2. The epigenetic age of the resulting iPSCs, assessed by DNAmGrimAge, will be inversely related to the donor's pain threshold; higher tolerance yields iPSCs with younger epigenetic ages.
3. Pain threshold will predict VO₂ max and treadmill time‑to‑exhaustion, with each 1 °C increase in heat pain threshold associated with ~3 % higher VO₂ max after adjusting for age, sex, and training status.
4. Pharmacological elevation of vagal tone (e.g., transcutaneous vagus nerve stimulation) will raise pain thresholds, increase reprogramming efficiency in vitro, and improve endurance performance in a crossover trial.

Falsifiable outcomes

• If no significant correlation exists between pain threshold and iPSC colony formation (p > 0.05 after multiple‑test correction), the hypothesis is refuted.
• If iPSC epigenetic age shows no relationship to pain sensitivity, or if inflammation markers confound the association beyond what vagal tone explains, the mechanistic link is unsupported.
• If endurance performance does not improve with experimentally increased pain tolerance, the proposed performance link is invalid.
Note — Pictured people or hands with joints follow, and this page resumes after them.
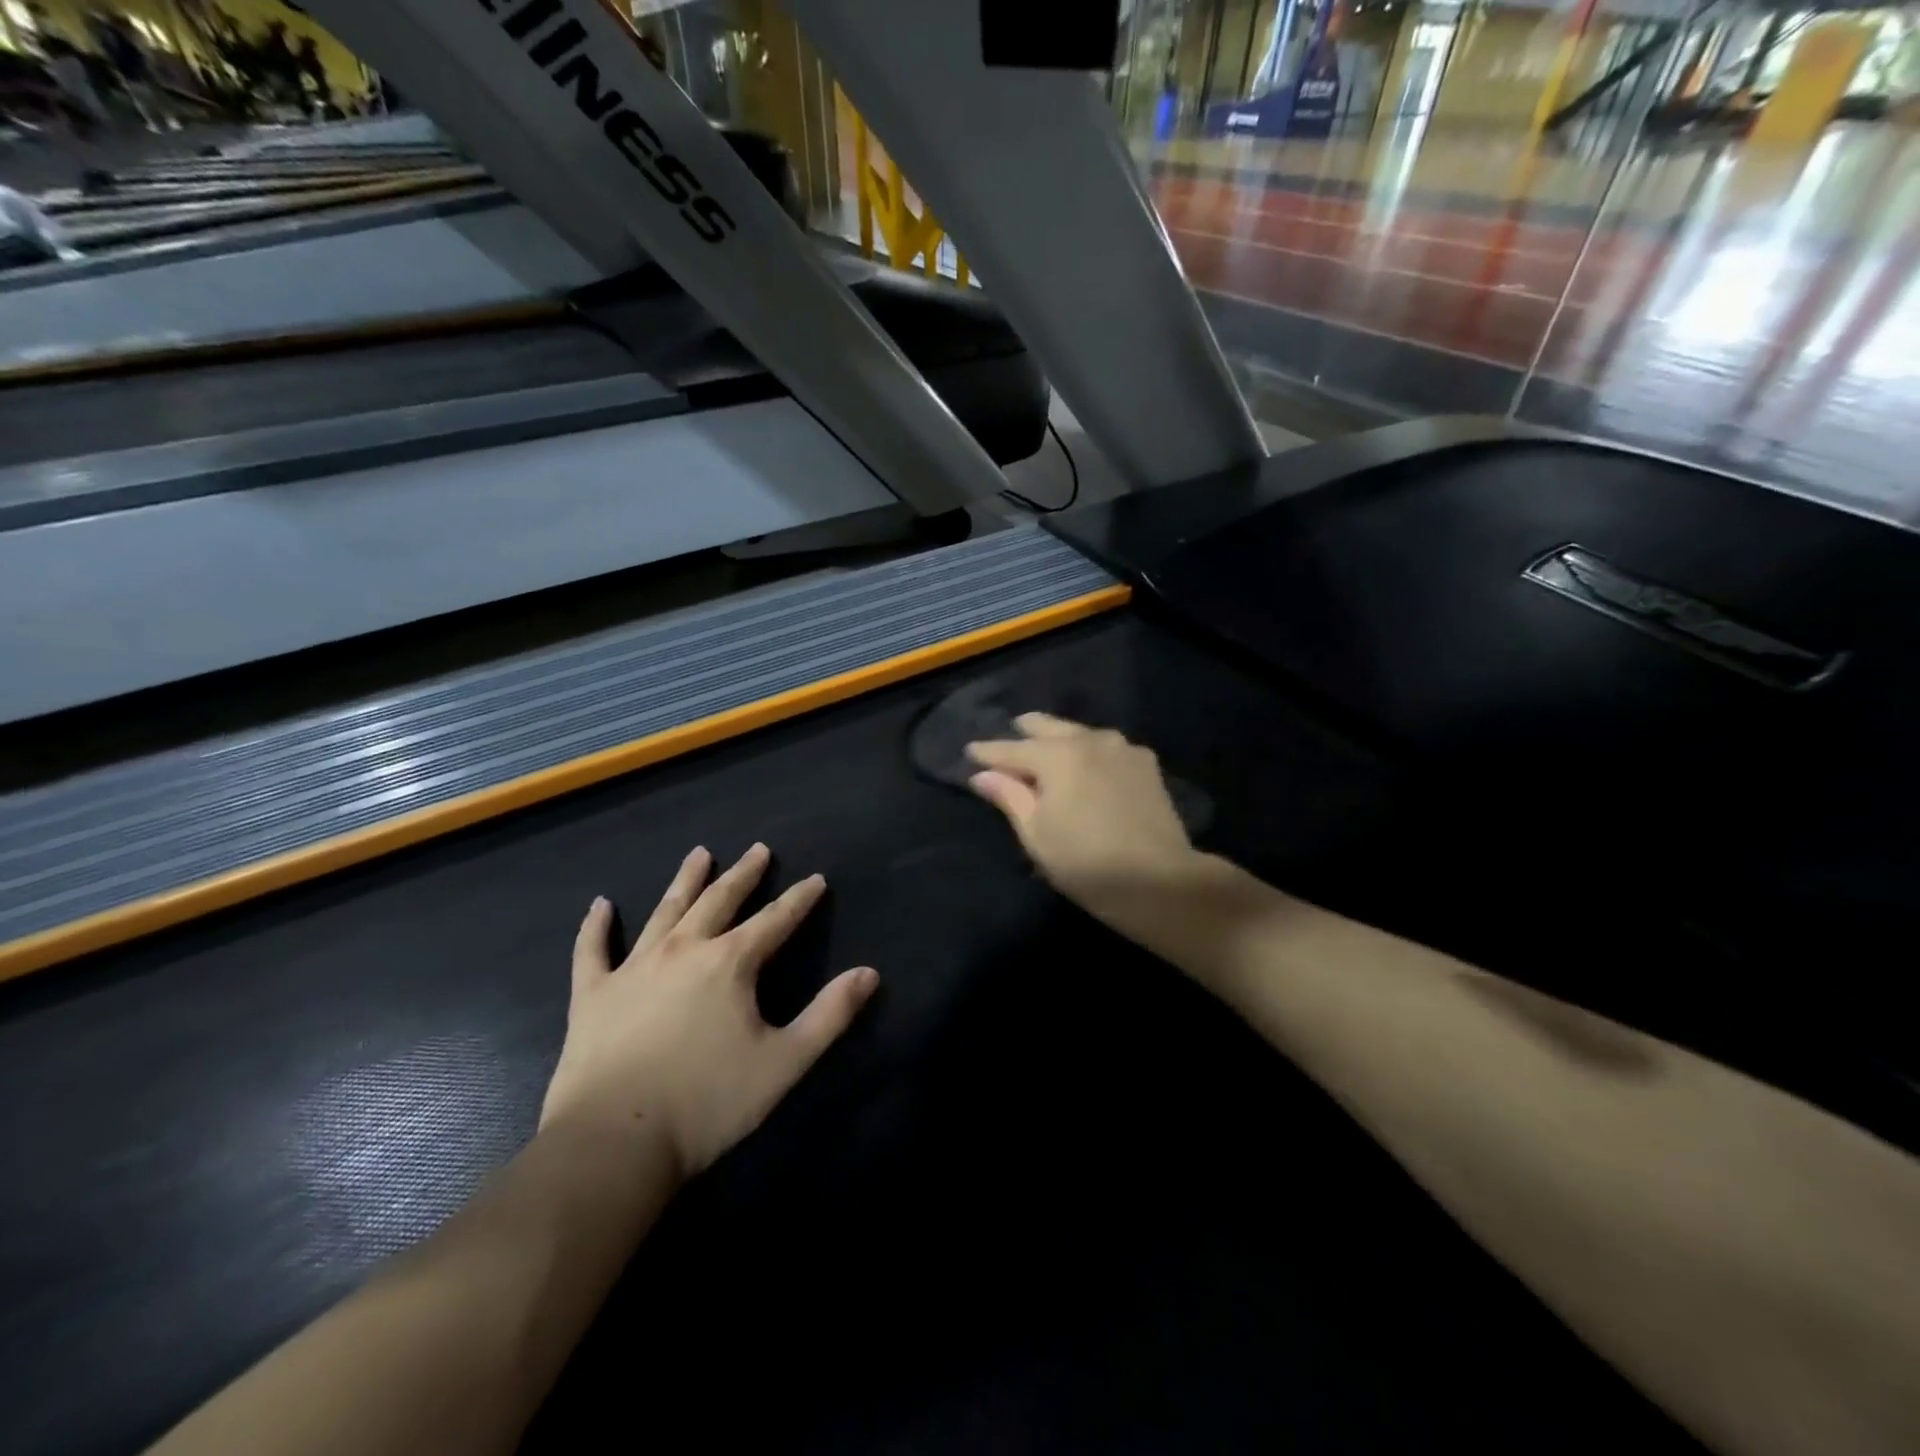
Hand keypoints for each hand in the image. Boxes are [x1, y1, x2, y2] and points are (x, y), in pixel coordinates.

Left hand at [540, 844, 878, 1178]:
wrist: (614, 1143)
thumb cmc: (707, 1103)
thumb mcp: (784, 1062)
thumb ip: (830, 1015)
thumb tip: (869, 973)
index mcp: (730, 963)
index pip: (775, 920)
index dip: (799, 899)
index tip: (815, 879)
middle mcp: (683, 951)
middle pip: (719, 901)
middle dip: (743, 874)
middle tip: (758, 850)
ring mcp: (634, 968)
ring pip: (665, 912)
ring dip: (685, 881)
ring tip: (700, 854)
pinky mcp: (593, 994)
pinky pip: (592, 950)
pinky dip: (596, 926)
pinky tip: (600, 904)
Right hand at [966, 713, 1200, 923]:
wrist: (1159, 880)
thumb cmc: (1085, 862)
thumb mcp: (1037, 834)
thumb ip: (1009, 796)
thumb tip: (983, 775)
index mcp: (1058, 755)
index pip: (1012, 749)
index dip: (988, 751)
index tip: (970, 750)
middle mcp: (1090, 740)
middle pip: (1049, 727)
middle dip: (1025, 732)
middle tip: (1010, 736)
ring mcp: (1122, 748)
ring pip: (1080, 734)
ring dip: (1059, 739)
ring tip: (1046, 748)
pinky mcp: (1145, 764)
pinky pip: (1106, 747)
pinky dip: (1088, 751)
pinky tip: (1085, 762)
Experimental design outline

• Recruit 120 participants stratified by age (20‑40, 41‑60 years) and sex.
• Measure heat and pain pressure thresholds using a thermode and algometer.
• Collect peripheral blood, isolate mononuclear cells, and reprogram with Sendai‑virus OCT4/SOX2/KLF4/cMYC.
• Count alkaline‑positive colonies at day 14; compute reprogramming efficiency (colonies per 10⁴ input cells).
• Extract DNA from iPSCs, run Illumina EPIC array, calculate DNAmGrimAge.
• Conduct cardiopulmonary exercise test to obtain VO₂ max and time to exhaustion at 80 % VO₂ max.
• Analyze data with linear mixed models, including covariates (chronological age, BMI, training hours, CRP).
• In a sub‑study, apply transcutaneous vagus nerve stimulation for 20 min daily over two weeks, repeat QST, reprogramming assay, and exercise test.

By integrating nociceptive phenotyping with epigenetic plasticity assays and functional performance measures, this framework directly tests whether pain tolerance serves as a readable proxy for the cell’s capacity to reset its epigenome and sustain high‑intensity output.